Ask your partner if he/she has something they would like to investigate in future.

Ask your partner where their future and past is, imagined as a line which maybe forward and
behind or side to side.

Ask your partner to walk to a position in time when the issue is completely solved, and then to a
position a little further in the future when the client can feel really good about it.

Ask your partner how that feels.

Ask your partner to walk slowly back to the present day, collecting up all the useful experience
and learning, bringing it all back and integrating it into the present day.

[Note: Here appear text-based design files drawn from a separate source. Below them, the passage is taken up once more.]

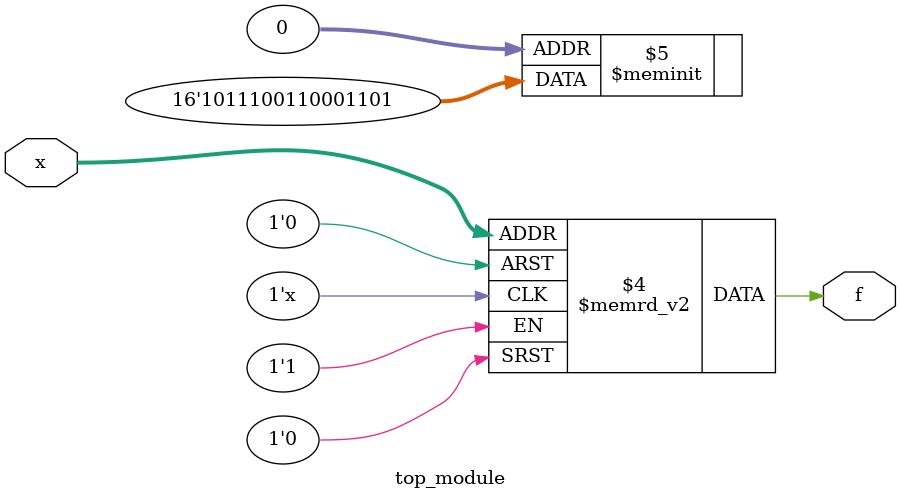
<source format=sv>
module top_module (
	input [4:1] x,
	output logic f
);

always_comb begin
    case (x)
        4'b0000: f = 1;
        4'b0001: f = 0;
        4'b0011: f = 1;
        4'b0010: f = 1;
        4'b0110: f = 0;
        4'b0111: f = 1;
        4'b0101: f = 0;
        4'b0100: f = 0;
        4'b1100: f = 1;
        4'b1101: f = 1;
        4'b1111: f = 1;
        4'b1110: f = 0;
        4'b1010: f = 0;
        4'b1011: f = 1;
        4'b1001: f = 0;
        4'b1000: f = 1;
        default: f = 0;
    endcase
end

endmodule

</source>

Visual timeline - The technique


As for the kinaesthetic timeline, but instead of walking, just ask your partner to imagine seeing
their timeline and to see a goal somewhere in future. Ask them to identify two or three
milestones between now and achieving their goal.

Ask your partner to imagine floating up above their timeline to the first milestone in achieving
the goal. Your partner floats down into milestone and takes a moment to fully experience it. You
can use submodalities to help your partner fully associate with the milestone.

Continue to guide your partner through all milestones until the goal is reached.

Ask your partner to float slowly back to the present day, collecting up all the useful experience
and learning, bringing it all back and integrating it into the present day.